Try it:
Below are some records. Retype exactly the lines from the one containing "Corona-Pandemie zu" through the one containing "Nachrichtenarchiv", both included, skipping every picture.

Extracted entries:
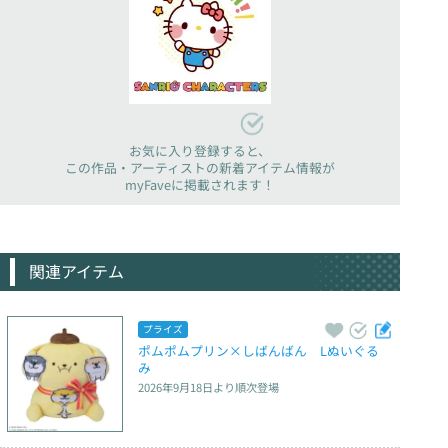
お気に入り登録すると、
この作品・アーティストの新着アイテム情報が
myFaveに掲載されます！
関連アイテム
プライズ
ポムポムプリン×しばんばん　Lぬいぐる
み
2026年9月18日
より順次登場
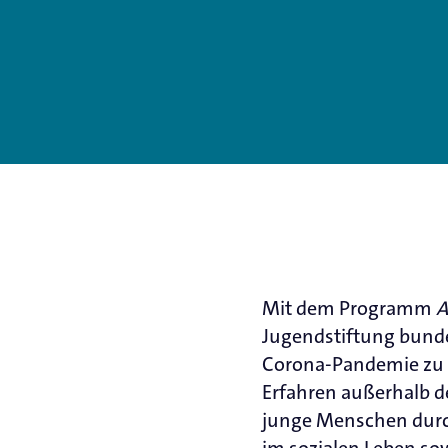
Mit dem Programm
A
Jugendstiftung bundes
Corona-Pandemie zu 
Erfahren außerhalb de
junge Menschen durch
im sozialen Leben sow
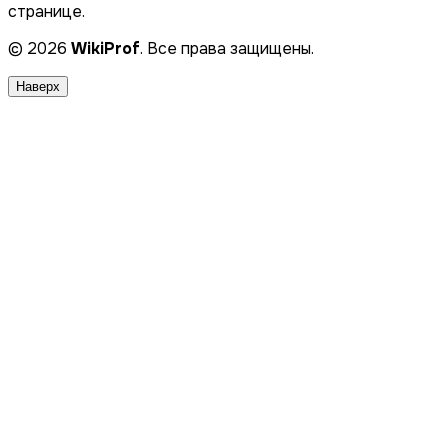
странице.
© 2026
WikiProf
. Все права защищены.
Наверх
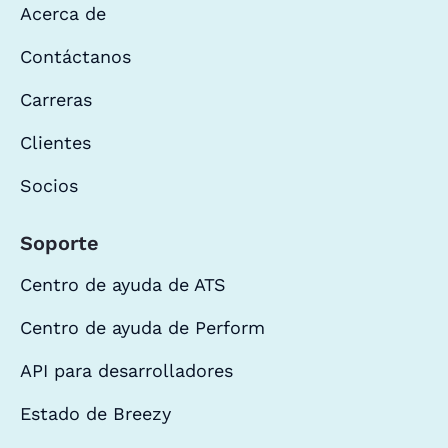
Acerca de
Contáctanos
Carreras
Clientes
Socios
Soporte
Centro de ayuda de ATS
Centro de ayuda de Perform
API para desarrolladores
Estado de Breezy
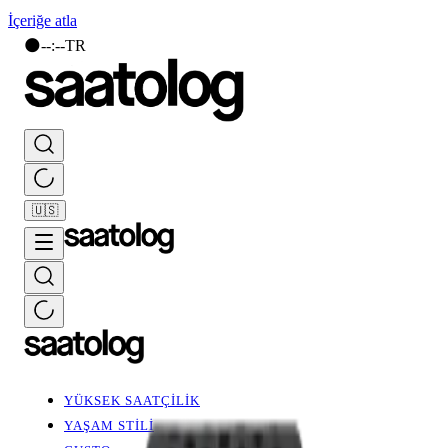
İçeriğe atla
🌑
--
:
--
TR
🇺🇸
YÜKSEK SAATÇİLİK
YAŞAM STİLİ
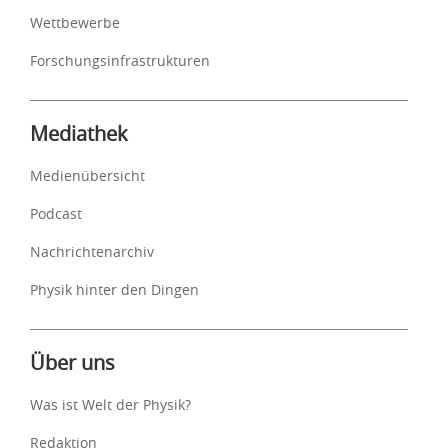
Wettbewerbe
Forschungsinfrastrukturen
Mediathek
Medienübersicht
Podcast
Nachrichtenarchiv
Physik hinter den Dingen
Über uns
Was ist Welt der Physik?
Redaktion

Response area:
Corona-Pandemie zu 
Erfahren außerhalb de
junge Menschen durch
im sozialen Leben sow
странице.
© 2026
WikiProf
. Все права защищены.
Наверх
Acerca de
Contáctanos
Carreras
Clientes
Socios
Soporte
Centro de ayuda de ATS
Centro de ayuda de Perform
API para desarrolladores
Estado de Breezy
İçeriğe atla
🌑
--
:
--
TR
🇺🇸
YÜKSEK SAATÇİLİK
YAŞAM STİLİ
Wettbewerbe
Forschungsinfrastrukturen
Mediathek
Medienübersicht
Podcast
Nachrichtenarchiv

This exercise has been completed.